_Text_

----

Population Inbreeding: 0.047 (low - acceptable)
Population Genetic Diversity: 0.768 (good)
Founder Genome Equivalents: 12.3 (moderate founder representation)
Growth Trends (Past Year):
Births: 23 offspring
Deaths: 15 individuals
Net Growth: +8 individuals (+4.5% population growth)
Birth Rate: 12.3% (healthy)
Mortality Rate: 8.0% (acceptable for species)
Sustainability Assessment: STABLE
- Population growing modestly but sustainably
- Breeding capacity adequate (136 breeding-age individuals)
- Genetic diversity maintained (no alarming inbreeding trends)
- Sex ratios favourable for breeding programme
Management Recommendations:
1. Continue current breeding strategy (working well)
2. Monitor 2 animals with unknown sex for breeding capacity planning
3. Focus breeding recommendations on maintaining genetic diversity
4. Consider expanding institutional participation to distribute risk
Status: Healthy breeding programme with stable demographics and good genetics
Population analysis provides comprehensive health check. Reveals programme strengths. Identifies areas requiring attention.
Population Demographics
Demographics describe population structure and composition:
Basic Population Counts:
- Total Population: All registered individuals (active studbook entries)
- Adult Males: Mature male animals
- Adult Females: Mature female animals
- Juveniles: Young animals not yet breeding age
- Unknown Sex: Animals not yet sexed or sex uncertain
Age Structure:
- Breeding Age: Animals physiologically capable of breeding
- Sub-Adult: Animals approaching breeding age but not yet mature
- Juvenile: Young animals dependent or recently independent
- Geriatric: Older animals past prime breeding years
Example demographic breakdown:
Cattle Breeding Programme Demographics:
Total Population: 450 animals
Age and Sex Distribution:
Adult Bulls (>24 months): 45 (10%)

----

_Collected data entries_
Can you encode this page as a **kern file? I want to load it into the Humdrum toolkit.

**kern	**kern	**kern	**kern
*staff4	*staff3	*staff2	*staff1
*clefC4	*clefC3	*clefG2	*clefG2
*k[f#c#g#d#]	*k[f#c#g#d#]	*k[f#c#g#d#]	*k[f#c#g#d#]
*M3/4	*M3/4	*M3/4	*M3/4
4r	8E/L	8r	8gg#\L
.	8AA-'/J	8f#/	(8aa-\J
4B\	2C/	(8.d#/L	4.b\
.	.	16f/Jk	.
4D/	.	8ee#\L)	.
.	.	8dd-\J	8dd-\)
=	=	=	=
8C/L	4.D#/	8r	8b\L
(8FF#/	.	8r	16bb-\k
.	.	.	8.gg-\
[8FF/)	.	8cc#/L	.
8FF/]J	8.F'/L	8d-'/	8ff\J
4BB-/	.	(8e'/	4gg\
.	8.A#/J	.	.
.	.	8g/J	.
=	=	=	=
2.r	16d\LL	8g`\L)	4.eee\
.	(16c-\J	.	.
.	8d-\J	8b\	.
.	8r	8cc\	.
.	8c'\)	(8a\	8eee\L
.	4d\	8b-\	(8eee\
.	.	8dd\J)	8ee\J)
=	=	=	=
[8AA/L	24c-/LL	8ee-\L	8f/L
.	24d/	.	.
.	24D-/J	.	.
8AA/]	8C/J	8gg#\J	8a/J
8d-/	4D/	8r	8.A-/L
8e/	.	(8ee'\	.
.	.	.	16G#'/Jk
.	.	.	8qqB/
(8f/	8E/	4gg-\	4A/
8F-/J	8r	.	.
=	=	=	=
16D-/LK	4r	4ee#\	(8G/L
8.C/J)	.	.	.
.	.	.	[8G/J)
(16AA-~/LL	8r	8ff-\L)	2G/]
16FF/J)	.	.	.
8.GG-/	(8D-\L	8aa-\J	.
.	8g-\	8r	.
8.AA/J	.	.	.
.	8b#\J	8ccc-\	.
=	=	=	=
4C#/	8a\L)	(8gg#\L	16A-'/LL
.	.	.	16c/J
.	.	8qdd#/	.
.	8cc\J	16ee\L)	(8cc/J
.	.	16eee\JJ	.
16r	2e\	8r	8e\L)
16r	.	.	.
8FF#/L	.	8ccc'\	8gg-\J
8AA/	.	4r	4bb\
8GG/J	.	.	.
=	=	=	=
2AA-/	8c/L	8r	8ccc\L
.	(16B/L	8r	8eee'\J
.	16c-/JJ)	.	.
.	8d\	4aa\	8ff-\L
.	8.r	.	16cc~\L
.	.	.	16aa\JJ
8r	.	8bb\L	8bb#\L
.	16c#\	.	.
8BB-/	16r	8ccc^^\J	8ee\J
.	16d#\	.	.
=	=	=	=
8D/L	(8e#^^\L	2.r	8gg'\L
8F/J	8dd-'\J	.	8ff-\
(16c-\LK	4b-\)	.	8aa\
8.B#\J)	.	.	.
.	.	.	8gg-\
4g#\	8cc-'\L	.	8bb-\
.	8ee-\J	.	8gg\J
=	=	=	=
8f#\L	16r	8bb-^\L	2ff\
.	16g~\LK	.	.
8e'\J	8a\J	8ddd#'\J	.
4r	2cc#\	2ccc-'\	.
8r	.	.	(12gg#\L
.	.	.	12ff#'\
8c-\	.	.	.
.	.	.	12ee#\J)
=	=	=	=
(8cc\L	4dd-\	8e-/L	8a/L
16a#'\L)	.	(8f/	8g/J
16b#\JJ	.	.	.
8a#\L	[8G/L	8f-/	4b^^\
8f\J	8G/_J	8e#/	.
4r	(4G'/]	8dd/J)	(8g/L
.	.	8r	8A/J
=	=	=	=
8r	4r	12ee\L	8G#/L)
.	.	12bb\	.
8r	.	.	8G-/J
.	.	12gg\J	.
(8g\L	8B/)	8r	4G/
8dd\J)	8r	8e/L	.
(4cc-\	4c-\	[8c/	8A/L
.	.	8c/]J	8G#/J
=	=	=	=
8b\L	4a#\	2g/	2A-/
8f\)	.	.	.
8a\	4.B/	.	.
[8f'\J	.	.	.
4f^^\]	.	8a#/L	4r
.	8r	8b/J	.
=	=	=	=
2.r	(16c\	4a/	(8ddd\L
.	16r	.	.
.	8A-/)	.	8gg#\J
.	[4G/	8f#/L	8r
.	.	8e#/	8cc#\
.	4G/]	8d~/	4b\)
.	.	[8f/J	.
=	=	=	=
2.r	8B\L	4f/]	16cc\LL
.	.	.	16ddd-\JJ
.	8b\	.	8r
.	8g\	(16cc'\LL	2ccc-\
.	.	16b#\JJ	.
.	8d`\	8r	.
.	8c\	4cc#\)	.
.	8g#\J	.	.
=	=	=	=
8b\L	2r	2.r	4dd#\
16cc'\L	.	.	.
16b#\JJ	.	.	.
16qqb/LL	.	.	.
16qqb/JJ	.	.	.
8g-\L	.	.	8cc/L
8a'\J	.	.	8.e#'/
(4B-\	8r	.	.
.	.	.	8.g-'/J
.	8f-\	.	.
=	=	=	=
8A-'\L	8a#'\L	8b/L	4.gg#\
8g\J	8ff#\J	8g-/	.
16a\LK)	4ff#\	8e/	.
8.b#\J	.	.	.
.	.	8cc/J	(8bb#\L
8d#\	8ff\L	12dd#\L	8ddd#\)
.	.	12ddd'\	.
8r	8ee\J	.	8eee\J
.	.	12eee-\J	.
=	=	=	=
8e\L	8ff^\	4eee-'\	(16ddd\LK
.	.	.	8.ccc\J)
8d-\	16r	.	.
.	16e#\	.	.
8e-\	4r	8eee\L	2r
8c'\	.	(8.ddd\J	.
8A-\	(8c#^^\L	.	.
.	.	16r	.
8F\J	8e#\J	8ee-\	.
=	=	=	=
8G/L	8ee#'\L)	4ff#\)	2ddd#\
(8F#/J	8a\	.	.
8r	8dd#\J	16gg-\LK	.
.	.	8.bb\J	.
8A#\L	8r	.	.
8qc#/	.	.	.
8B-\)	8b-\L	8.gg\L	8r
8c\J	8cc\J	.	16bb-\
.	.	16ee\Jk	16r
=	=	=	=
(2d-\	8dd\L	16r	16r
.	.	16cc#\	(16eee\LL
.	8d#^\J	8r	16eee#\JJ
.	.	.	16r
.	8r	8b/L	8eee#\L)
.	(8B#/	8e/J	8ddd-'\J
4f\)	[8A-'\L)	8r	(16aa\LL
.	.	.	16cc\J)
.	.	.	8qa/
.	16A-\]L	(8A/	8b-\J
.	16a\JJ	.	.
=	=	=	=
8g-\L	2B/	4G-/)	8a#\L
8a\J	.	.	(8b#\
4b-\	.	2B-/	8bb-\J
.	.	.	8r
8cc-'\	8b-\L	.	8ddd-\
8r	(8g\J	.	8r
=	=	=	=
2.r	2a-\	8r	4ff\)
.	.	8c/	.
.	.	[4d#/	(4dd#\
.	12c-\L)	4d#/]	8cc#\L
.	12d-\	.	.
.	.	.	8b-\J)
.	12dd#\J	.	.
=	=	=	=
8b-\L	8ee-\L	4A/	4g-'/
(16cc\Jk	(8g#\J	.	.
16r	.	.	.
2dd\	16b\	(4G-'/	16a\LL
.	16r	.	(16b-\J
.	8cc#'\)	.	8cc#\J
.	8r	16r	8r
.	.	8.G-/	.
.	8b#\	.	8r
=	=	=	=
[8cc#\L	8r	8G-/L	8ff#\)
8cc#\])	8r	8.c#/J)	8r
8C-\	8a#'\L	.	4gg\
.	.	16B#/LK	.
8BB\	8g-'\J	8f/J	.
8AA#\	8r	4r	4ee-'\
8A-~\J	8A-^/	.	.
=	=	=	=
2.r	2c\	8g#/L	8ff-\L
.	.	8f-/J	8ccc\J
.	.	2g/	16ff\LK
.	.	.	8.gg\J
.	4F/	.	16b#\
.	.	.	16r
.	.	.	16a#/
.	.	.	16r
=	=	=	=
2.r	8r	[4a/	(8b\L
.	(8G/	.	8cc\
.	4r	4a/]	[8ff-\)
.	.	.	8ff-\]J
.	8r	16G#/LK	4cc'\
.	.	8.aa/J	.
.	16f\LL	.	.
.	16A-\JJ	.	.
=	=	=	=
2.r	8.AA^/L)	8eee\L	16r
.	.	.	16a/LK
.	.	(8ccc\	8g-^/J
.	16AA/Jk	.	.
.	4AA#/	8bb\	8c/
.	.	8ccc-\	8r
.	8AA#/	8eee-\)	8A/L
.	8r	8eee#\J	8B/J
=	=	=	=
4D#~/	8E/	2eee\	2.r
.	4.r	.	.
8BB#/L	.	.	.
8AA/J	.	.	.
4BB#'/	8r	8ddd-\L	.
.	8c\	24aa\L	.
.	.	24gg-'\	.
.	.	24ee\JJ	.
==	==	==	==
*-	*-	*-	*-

----

_List of tasks_
[1] According to the population analysis, how many breeding-age individuals are there?
[2] Repeat everything in the population analysis from "Population Inbreeding: 0.047" down to "Rate: 12.3% (healthy)".

_Solutions per task_
[1] 136

[2]
Population Inbreeding: 0.047 (low - acceptable)
Population Genetic Diversity: 0.768 (good)
Founder Genome Equivalents: 12.3 (moderate founder representation)
Growth Trends (Past Year):
Births: 23 offspring
Deaths: 15 individuals
Net Growth: +8 individuals (+4.5% population growth)
Birth Rate: 12.3% (healthy)